Esfínteres arriba,
Vive dormido el verbo.
A veces, al mirarme en el azogue redimido de los aseos, a base de olor a mierda y vapor de agua, descubro al asesino en serie que pude haber sido; ese psicópata vengador de los justos, de los gordos, de los bujarrones, de las boyeras tijeretonas que gimen tras un muro de pelo. Por todos mataría; por todos, menos por mí mismo.
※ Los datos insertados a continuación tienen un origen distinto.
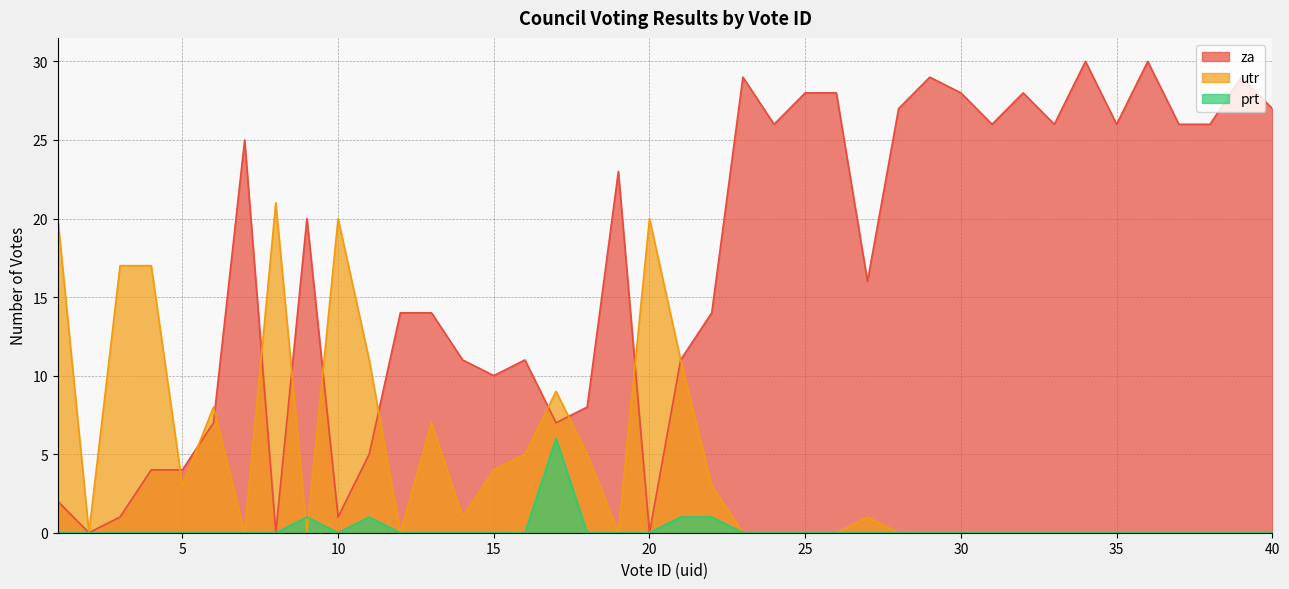

What is the sum of the za values at 23 and 1?

31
Y es que los cojones de un cobarde no miran por su autobiografía, sino por las buenas o malas novelas de los otros.
En una ocasión, tuve la dorada oportunidad de ser bendecido por la bondad ajena, pero me negué; no quería que mi virginal maldad fuera borrada del mapa por una gratuita felación del alma. Elegí al Cristo de los mercaderes, al Jesús bondage y su látigo de siete lenguas; la delicia de los vendedores de almas.
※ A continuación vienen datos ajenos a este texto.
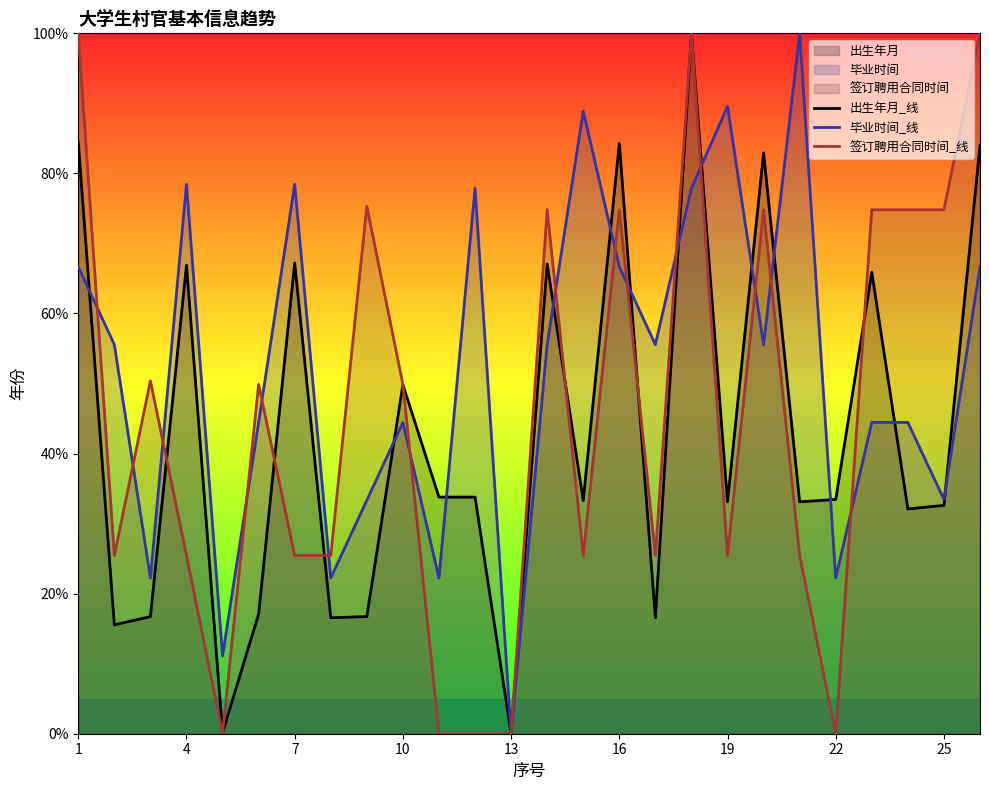

How many values in the 毕业时间_线 series are below 55?

12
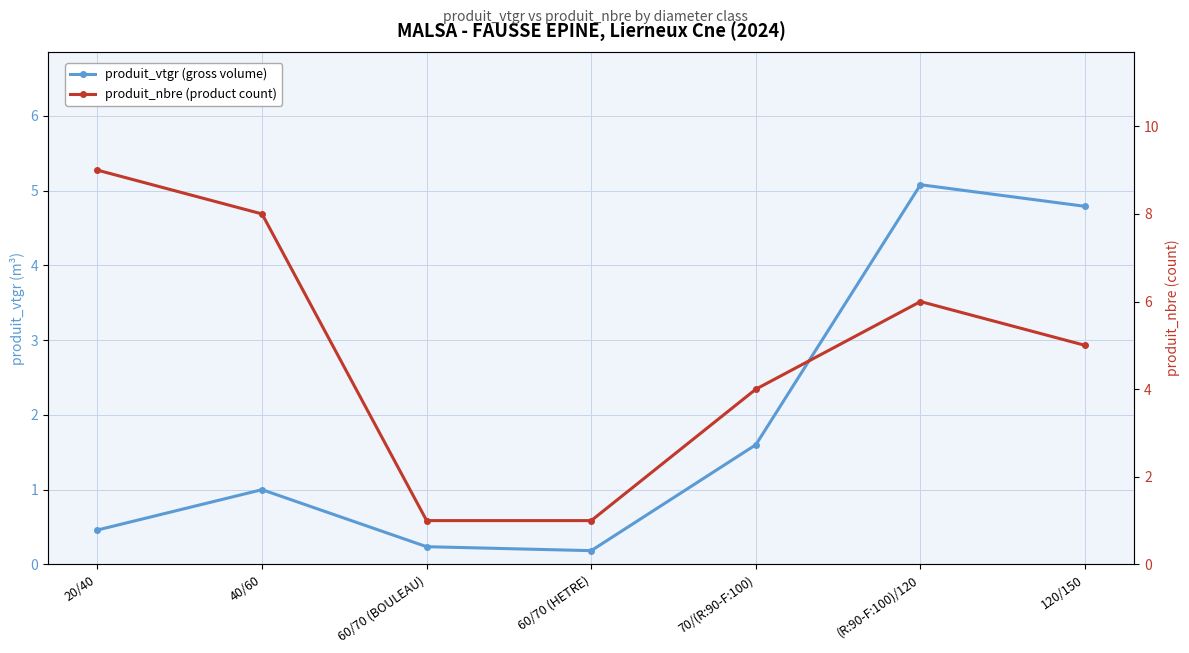

What is the lowest value of the produit_vtgr (gross volume) series?

0.2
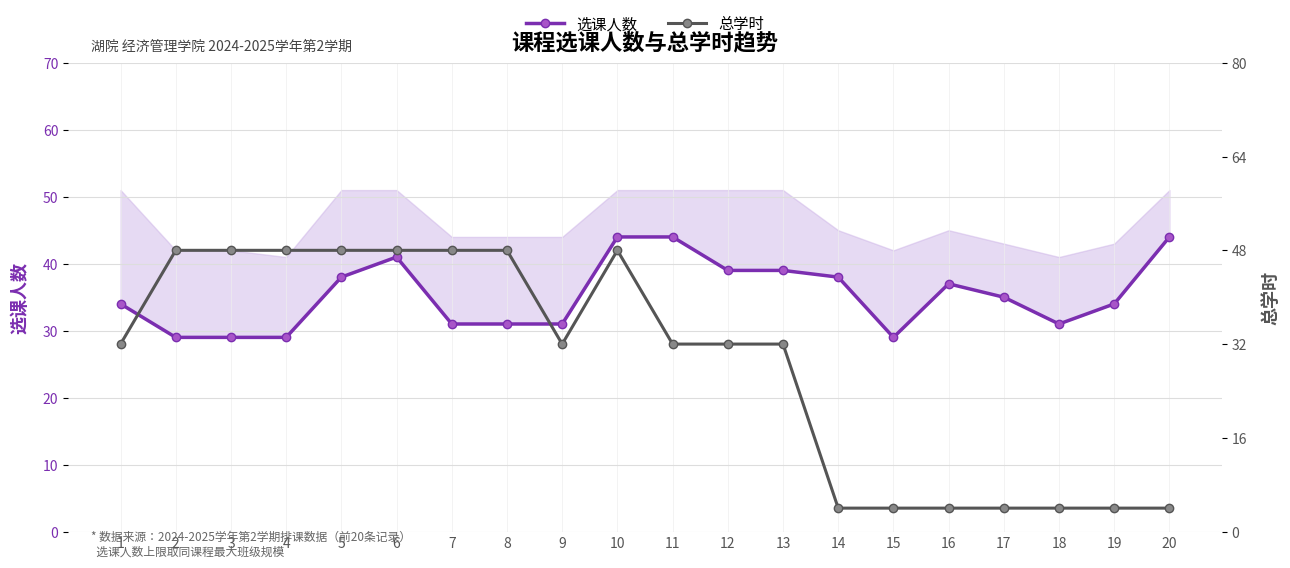

What is the greatest value displayed?

48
Y ahora, viejo. Todo me supera; todo, menos esos imitadores de pacotilla y ojos de arrendajo que burlan mi realidad fingiendo que el prójimo les produce una erección de setenta grados. Mienten. Y yo nunca lo he hecho; nunca me he empalmado haciendo el bien, pero qué cojones, el esperma fluye.
Es lo que hay; sobre todo después de mirarse en un espejo asediado por moscas del vinagre -Drosophila melanogaster-.